Readers hoping for Freudian insights and emotional soul baring will be disappointed with this memoir, though no doubt Plummer could tell a tale if he chose: he mentions almost in passing that he only met his father once, and that he never saw his daughter (the actress Amanda Plummer) between the time she was a child of eight and when she was grown up. He clearly learned to cover up messy emotions from his Anglo-Saxon, ruling-class family (his great-grandfather was Prime Minister of Canada), whose purse strings had been severely cut but who still “managed to hang on in a world of country mansions, regattas and croquet on the lawn.” “I was a lousy husband and an even worse father,” he admits of his years with Tammy Grimes (though his third marriage, to actress Elaine Taylor, has lasted 40 years) — but that’s about as personal as he gets.
He reserves high emotion for his vocation. It is “a profession that has treated me for the most part with kid gloves, allowed me to indulge and has been, let’s face it, quite honestly, my education. It has taught me music, poetry, painting and dance; it has introduced me to the big bad world outside; it has made me face rejection; it has taught me humour in its blackest and gentlest forms; it has made me think; it has even taught me about love.
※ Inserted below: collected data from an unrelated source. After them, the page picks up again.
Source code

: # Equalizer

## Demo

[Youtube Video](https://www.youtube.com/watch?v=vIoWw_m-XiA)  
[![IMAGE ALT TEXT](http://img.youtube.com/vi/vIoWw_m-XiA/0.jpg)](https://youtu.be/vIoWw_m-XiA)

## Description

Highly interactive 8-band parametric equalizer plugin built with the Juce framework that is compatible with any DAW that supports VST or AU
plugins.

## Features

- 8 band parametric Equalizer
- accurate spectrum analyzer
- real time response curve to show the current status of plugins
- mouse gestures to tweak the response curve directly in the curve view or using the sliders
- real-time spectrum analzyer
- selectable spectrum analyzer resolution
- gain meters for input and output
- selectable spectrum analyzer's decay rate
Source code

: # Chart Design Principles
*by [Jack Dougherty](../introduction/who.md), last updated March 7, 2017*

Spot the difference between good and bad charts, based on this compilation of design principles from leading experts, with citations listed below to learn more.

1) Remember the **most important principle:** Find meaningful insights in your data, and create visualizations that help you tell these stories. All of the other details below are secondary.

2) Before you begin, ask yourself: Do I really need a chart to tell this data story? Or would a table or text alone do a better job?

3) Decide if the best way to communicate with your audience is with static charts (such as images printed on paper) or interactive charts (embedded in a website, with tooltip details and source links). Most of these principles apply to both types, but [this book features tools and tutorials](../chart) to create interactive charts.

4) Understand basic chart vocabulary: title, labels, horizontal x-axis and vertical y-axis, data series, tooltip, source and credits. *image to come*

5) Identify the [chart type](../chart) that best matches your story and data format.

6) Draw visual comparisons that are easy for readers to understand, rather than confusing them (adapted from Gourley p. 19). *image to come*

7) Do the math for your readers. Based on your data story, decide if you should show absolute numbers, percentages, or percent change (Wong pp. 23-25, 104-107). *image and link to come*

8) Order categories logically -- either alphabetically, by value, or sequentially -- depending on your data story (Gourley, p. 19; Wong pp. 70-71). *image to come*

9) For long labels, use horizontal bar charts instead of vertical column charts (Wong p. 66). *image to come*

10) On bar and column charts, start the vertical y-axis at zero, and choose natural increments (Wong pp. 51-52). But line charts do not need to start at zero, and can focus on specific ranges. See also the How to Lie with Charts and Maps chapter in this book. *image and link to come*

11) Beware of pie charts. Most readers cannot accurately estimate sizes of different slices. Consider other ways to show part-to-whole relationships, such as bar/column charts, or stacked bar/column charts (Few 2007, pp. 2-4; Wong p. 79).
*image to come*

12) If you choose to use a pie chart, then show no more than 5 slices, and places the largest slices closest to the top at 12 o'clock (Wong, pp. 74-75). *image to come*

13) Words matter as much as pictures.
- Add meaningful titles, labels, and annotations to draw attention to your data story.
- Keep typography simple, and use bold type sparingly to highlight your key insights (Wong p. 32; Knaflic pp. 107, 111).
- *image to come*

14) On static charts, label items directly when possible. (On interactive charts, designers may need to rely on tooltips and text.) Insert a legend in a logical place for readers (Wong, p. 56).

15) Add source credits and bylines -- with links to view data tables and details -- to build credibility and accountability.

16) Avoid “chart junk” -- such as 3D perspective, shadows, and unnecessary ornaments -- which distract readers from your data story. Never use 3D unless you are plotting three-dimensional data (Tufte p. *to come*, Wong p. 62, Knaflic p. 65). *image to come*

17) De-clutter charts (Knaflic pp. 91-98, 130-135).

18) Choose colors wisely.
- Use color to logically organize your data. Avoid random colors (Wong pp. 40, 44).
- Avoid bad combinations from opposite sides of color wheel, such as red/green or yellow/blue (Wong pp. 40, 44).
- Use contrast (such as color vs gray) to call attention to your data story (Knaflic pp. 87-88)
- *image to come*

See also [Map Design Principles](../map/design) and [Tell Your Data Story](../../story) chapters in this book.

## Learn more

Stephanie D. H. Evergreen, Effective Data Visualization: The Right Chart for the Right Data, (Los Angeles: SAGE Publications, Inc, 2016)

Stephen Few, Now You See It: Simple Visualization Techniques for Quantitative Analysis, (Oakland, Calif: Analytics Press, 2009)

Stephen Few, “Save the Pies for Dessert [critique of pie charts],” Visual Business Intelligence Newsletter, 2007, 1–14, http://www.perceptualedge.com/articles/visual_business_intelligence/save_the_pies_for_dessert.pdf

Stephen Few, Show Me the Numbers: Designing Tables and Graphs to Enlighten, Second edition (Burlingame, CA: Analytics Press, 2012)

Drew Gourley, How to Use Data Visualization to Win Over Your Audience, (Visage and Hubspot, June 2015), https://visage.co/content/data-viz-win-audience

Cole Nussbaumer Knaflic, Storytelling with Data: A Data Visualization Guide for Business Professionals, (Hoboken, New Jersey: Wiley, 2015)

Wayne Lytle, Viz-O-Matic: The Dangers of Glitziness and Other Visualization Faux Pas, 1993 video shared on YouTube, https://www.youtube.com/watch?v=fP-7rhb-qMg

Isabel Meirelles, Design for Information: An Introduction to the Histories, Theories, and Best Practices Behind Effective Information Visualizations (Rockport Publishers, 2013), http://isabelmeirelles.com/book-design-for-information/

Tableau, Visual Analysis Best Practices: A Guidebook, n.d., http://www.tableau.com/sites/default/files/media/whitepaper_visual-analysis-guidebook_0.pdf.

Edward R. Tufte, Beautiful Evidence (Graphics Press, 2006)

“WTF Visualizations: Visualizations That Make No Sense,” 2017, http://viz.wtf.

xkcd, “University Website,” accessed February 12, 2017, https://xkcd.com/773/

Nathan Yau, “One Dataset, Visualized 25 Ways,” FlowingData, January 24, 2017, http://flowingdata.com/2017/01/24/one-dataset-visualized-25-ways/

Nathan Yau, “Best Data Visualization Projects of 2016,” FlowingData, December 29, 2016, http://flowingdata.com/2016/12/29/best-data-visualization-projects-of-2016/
It has shown me the majesty of language, the written word in all its glory, and it has taught me above all that there is no such thing as perfection — that in the arts, there are no rules, no restrictions, no limits — only infinity.” There may well be no such thing as perfection; but In Spite of Myself comes close to being a perfectly amusing read.

In Spite Of Myself Christopher Plummer

Plummer tells how 'this young bilingual wastrel, incurably romantic, spoiled rotten, tore himself away from the ski slopes to break into the big bad world of theatre, not from the streets up but from an Edwardian living room down,' and writes of his early acting days as an eighteen-year-old playing the lead in Shakespeare's Cymbeline. Christopher Plummer takes you on a beautifully written journey of his career; generous and humble without fail evocations of the extraordinary people with whom he has worked, riotous tales of his salad days in Montreal, London and New York, and quite moving reflections on many of the great performances of the time. Buy a cheap copy of In Spite of Myself: A Memoir book by Christopher Plummer. A vibrant, exuberant self-portrait of one of today’s greatest living actors. Christopher Plummer’s magnificent book recounts the wild adventure that is his life. Free shipping over $10. Christopher Plummer - In Spite of Myself He's one of our greatest living actors - Christopher Plummer. For more than half a century, he has thrilled audiences with countless memorable roles. Yet to many, he'll forever be known as Captain Von Trapp in The Sound of Music.